"Kehadiran orang tua pada waktu makan mungkin memberi anak muda interaksi sosial langsung, diskusi tentang masalah sosial, dan masalah sehari-hari," jelas penulis studi Linda Pagani seperti dilansir dari Web MD.
Pagani menjelaskan, saat menyantap makanan bersama keluarga, anak-anak belajar interaksi prososial dalam suasana yang akrab dan emosional.
Bagaimana tanggapan anda mengenai artikel ini?
"Mengalami bentuk komunikasi positif mungkin akan membantu anak tersebut dalam keterampilan komunikasi yang lebih baik dengan orang-orang di luar unit keluarga," terang Pagani yang merupakan seorang profesor pyschoeducation di University of Montreal.
Pagani bersama tim peneliti menggunakan data dari Studi Longitudinal Quebec tentang perkembangan anak. Studi tersebut diikuti oleh anak-anak yang lahir pada tahun 1997 dan 1998 dan telah mulai makan bersama keluarga semenjak usia 6 tahun.

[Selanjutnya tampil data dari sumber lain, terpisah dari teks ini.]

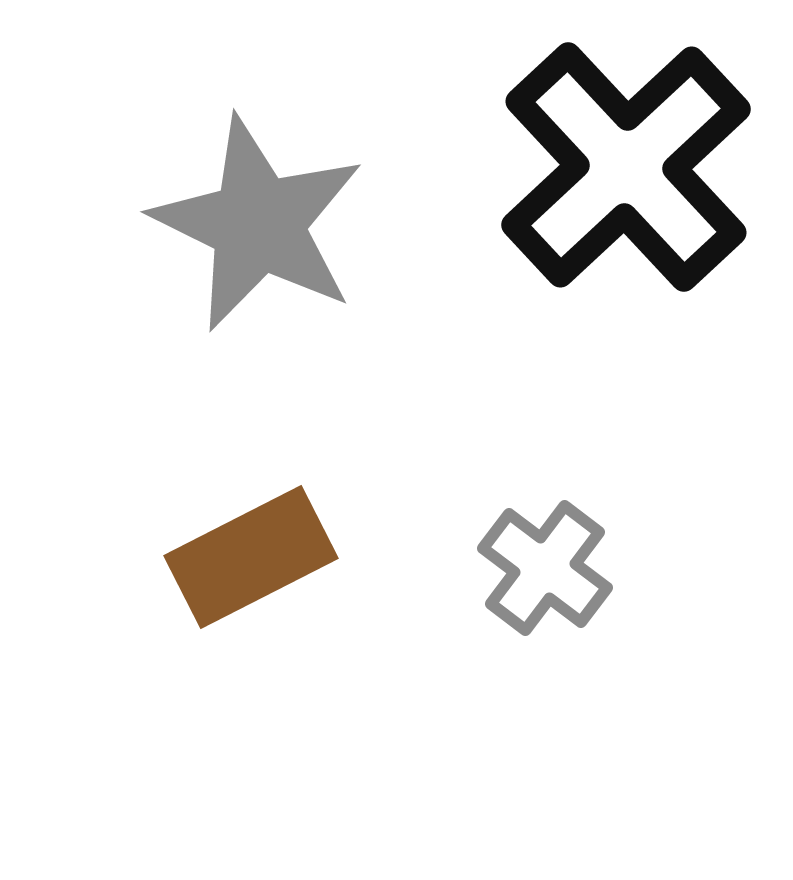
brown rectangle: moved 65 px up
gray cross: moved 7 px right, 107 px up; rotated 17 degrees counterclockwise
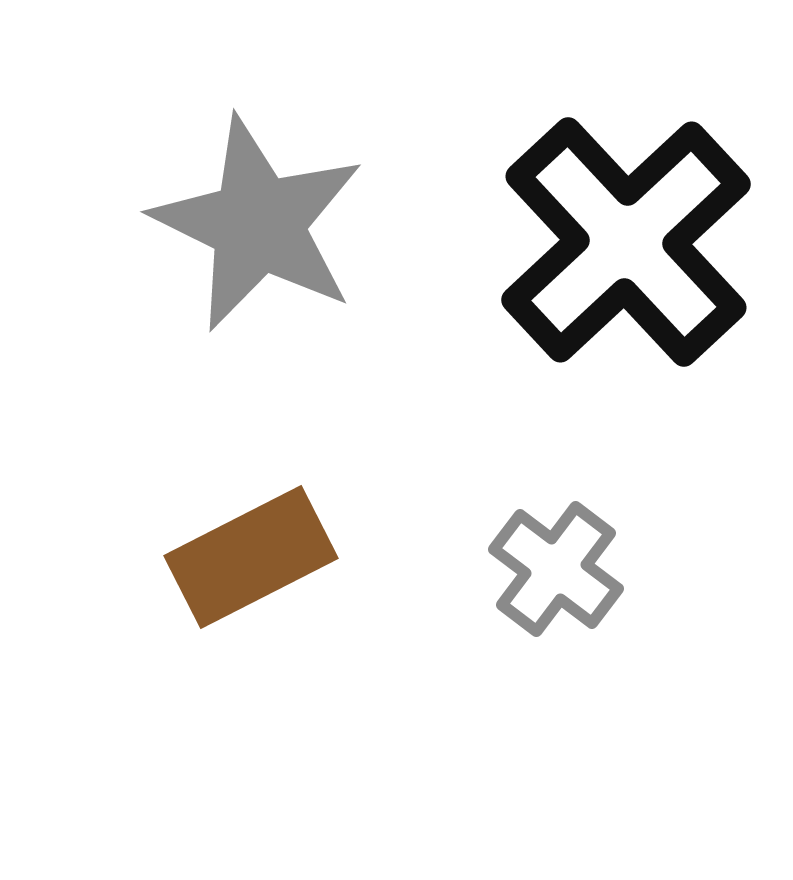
black cross: moved 75 px down
gray cross: moved 11 px right, 1 px down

Guru dan orang tua memberikan data informasi setelah anak-anak menginjak usia 10 tahun. Informasi yanmg diberikan yaitu tentang kebiasaan gaya hidup anak-anak dan kesejahteraan mereka diberikan oleh orang tua, guru, dan anak-anak mereka sendiri.
Hasilnya, anak-anak yang sudah memulai makan bersama keluarga sejak usia 6 tahun memiliki tingkat kebugaran dan keterampilan sosial yang tinggi. Tak hanya itu, konsumsi minuman ringan anak-anak tersebut juga lebih rendah dibandingkan yang anak-anak yang jarang makan bersama keluarga.
"Temuan kami menunjukkan bahwa makan bersama keluarga tidak hanya menjadi indikator kualitas lingkungan rumah yang ramah, tetapi juga medium bagi pendidikan orang tua tentang peningkatan kesejahteraan anak-anak," kata Pagani.
Penelitian ini diterbitkan pada 14 Desember di Journal of Developmental & Behavioral Pediatrics.